[Extracted page text data]
▼

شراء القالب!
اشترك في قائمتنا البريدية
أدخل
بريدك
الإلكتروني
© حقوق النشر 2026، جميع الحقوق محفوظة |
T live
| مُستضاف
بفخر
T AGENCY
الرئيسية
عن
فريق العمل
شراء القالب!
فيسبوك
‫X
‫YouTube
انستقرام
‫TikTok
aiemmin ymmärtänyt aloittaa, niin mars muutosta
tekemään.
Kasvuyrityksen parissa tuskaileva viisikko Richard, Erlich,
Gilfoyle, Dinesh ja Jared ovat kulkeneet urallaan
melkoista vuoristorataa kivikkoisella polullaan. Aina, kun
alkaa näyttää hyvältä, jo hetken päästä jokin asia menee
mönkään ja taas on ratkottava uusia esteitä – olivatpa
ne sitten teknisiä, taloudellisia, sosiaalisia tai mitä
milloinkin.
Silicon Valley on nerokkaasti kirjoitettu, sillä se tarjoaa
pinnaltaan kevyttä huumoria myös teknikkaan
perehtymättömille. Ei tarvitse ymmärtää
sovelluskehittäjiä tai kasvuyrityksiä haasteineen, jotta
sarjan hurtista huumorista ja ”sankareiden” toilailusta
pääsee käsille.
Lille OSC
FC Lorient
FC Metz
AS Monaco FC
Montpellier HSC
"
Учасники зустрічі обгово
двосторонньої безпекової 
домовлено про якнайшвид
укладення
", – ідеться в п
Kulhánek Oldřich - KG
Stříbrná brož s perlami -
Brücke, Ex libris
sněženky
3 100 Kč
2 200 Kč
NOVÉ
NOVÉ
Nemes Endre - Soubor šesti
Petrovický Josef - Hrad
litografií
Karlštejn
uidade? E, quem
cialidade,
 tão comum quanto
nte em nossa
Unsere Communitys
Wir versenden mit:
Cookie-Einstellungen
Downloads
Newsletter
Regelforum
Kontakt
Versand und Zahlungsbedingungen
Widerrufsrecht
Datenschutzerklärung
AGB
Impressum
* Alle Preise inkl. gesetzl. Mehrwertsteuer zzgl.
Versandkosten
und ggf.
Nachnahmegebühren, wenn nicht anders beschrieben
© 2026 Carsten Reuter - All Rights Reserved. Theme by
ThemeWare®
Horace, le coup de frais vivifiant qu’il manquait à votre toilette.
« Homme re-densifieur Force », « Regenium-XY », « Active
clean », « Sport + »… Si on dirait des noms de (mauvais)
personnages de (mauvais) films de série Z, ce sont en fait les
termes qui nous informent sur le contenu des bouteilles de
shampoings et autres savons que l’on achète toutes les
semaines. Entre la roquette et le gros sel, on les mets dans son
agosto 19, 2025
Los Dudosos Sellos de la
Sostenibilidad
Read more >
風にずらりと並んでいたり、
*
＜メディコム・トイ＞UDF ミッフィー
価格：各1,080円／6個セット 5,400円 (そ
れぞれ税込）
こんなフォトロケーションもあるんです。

▲

▸ **Aim of the exercise**
In the entries above, find every line holding the word "mauvais" and copy it out.

▸ **Reply to the exercise**
clean », « Sport + »… Si on dirait des noms de (mauvais)
personnages de (mauvais) films de série Z, ce sont en fait les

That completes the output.